▶ [Text passage]:
APPEAL FROM THE COURT OF APPEALS OF NEW YORK.
No. 79-134.

Argued March 17, 1980.
Decided June 20, 1980.

Held:

An order of appellee New York Public Service Commission that prohibits the inclusion by appellant (and other public utility companies) in monthly bills of inserts discussing controversial issues of public policy directly infringes the freedom of speech protected by the First and Fourteenth Amendments and thus is invalid. Cf. First National Bank of Boston v. Bellotti, 435 U.S. 765 . Pp. 533-544.


(a) The restriction on bill inserts cannot be upheld on the ground that appellant, as a corporation, is not entitled to freedom of speech. "The inherent worth of the speech in terms of its capacity for informing the public does not depend upon the identity of its source, whether corporation, association, union, or individual." First National Bank of Boston v. Bellotti, supra, at 777. Pp. 533-535.

(b) Nor is the state action here a valid time, place, or manner restriction. While the validity of reasonable time, place, or manner regulations that serve a significant governmental interest and leave ample alternative channels for communication has been recognized, such regulations may not be based upon either the content or subject matter of speech. Appellee here does not pretend that its action is unrelated to the content of bill inserts, inserts that present information to consumers on certain subjects, such as energy conservation measures, being allowed but inserts that discuss public controversies being forbidden. Pp. 535-537.

(c) The prohibition against inserts is not a permissible subject-matter regulation merely because it applies to all discussion of political controversies, whether pro or con. The First Amendment's hostility to content-based regulation extends not only to restrictions on particular viewpoints, but also to prohibition of public discussion of an entire topic, and the regulation at issue here does not fall within the narrow exceptions to the general prohibition against subject-matter distinctions. Greer v. Spock, 424 U.S. 828 , and Lehman v. Shaker Heights, 418 U.S. 298 , distinguished. Pp. 537-540.

▶ [Tasks and exercises]:
**A)** In the bill inserts ruling, what did the Public Service Commission's order prohibit utility companies from including in their monthly bills?
**B)** Resume the bill inserts ruling from the point where it stops.
The rows are not needed for anything here.

(Saved entries)
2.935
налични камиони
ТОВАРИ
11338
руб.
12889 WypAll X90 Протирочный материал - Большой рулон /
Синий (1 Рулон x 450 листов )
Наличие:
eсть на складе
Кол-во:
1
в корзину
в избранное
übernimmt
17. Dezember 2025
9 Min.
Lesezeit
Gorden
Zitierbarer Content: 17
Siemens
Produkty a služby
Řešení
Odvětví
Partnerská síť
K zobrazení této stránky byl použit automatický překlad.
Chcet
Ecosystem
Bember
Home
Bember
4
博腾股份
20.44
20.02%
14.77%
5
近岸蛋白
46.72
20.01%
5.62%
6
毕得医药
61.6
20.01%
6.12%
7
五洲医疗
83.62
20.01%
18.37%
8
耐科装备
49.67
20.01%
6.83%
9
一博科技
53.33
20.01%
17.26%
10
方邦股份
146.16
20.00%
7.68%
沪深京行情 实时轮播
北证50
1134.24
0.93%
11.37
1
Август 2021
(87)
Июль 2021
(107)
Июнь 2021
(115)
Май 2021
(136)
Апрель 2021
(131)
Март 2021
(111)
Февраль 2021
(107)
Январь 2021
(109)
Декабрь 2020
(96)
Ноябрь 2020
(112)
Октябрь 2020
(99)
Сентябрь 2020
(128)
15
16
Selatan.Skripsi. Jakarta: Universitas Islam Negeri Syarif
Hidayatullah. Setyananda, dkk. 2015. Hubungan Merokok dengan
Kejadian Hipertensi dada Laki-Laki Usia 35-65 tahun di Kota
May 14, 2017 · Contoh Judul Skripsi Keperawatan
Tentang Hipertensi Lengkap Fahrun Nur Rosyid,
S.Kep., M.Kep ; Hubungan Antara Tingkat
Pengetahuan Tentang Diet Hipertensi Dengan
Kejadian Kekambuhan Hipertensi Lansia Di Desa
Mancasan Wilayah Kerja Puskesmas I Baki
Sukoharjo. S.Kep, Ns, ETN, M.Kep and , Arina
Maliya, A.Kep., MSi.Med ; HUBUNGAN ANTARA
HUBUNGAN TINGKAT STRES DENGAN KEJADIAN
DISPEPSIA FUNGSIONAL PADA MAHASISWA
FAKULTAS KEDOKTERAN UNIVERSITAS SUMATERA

▶ [Your responses]:
**A)** Inserts discussing controversial issues of public policy.

**B)**
(d) Furthermore, the state action here is no[t] valid as a narrowly drawn prohibition serving a compelling state interest. The prohibition [447 U.S. 530, 531]   cannot be justified as being necessary to avoid forcing appellant's views on a captive audience, since customers may escape exposure to objectionable material simply by throwing the bill insert into a wastebasket. Nor is the prohibition warranted as being necessary to allocate, in the public interest, the limited space in the billing envelope, there being nothing in the record to show that the bill inserts at issue would preclude the inclusion of other inserts that appellant might be ordered lawfully to include in the billing envelope. Red Lion Broadcasting Co. v. FCC, 395 U.S. 367 , distinguished. And the prohibition cannot be justified as being necessary to ensure that ratepayers do not subsidize the cost of the bill inserts, since there is no basis on the record to assume that appellee could not exclude the cost of the inserts from the utility's rate base. Pp. 540-543.